BEGIN Entries supplied

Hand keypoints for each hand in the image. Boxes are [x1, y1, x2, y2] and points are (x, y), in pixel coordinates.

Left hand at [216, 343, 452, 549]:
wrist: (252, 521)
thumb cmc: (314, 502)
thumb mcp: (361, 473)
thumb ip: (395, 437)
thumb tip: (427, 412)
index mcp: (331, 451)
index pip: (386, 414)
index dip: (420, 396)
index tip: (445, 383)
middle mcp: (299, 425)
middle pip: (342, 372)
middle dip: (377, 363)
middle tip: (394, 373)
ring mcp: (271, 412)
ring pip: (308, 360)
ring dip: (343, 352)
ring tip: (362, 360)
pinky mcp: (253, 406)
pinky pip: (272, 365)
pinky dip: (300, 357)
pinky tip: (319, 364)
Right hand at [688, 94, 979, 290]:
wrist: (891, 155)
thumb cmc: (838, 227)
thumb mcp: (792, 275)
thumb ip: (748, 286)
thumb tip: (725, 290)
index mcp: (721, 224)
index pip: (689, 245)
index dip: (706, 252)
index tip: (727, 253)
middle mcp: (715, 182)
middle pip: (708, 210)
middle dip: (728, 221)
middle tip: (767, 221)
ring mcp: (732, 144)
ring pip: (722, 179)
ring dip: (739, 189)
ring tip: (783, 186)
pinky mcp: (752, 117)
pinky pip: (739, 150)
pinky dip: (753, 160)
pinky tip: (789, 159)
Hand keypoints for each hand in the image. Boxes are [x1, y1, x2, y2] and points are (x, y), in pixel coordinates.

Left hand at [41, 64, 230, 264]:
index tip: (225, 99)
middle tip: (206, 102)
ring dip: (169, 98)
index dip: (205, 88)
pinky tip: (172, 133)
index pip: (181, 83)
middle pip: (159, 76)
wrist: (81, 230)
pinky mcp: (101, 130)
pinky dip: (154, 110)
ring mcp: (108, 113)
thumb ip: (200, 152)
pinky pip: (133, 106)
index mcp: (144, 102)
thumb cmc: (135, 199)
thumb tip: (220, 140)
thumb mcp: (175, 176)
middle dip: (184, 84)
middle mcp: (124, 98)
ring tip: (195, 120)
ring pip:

END Entries supplied

_The problem_. Nothing but the lines from the top of the entries above through the line with "ring pip: (722, 179)" should be set down, each exactly as written.

_Completed task_.
Hand keypoints for each hand in the image. Boxes are [x1, y1, x2, y2] and points are (x, y), in pixel coordinates.

Left hand at [216, 343, 452, 549]:
wrist: (252, 521)
thumb cmc: (314, 502)
thumb mcp: (361, 473)
thumb ip: (395, 437)
thumb tip: (427, 412)
index mcp: (331, 451)
index pip: (386, 414)
index dip: (420, 396)
index tip: (445, 383)
middle mcp: (299, 425)
middle pip: (342, 372)
middle dip: (377, 363)
middle tip: (394, 373)
ring mcp: (271, 412)
ring pip: (308, 360)
ring dip: (343, 352)
ring tip: (362, 360)
pinky mcp: (253, 406)
pinky pip: (272, 365)
pinky dip: (300, 357)
pinky tip: (319, 364)
Right hand at [688, 94, 979, 290]:
wrist: (891, 155)
thumb cmc: (838, 227)
thumb mcp: (792, 275)
thumb ip: (748, 286)
thumb tip: (725, 290)
index mcp: (721, 224)
index pip: (689, 245)
index dip: (706, 252)
index tip: (727, 253)
middle mcp: (715, 182)
middle pip: (708, 210)
middle dip: (728, 221)
middle tip: (767, 221)
ring mcp: (732, 144)
ring pip: (722, 179)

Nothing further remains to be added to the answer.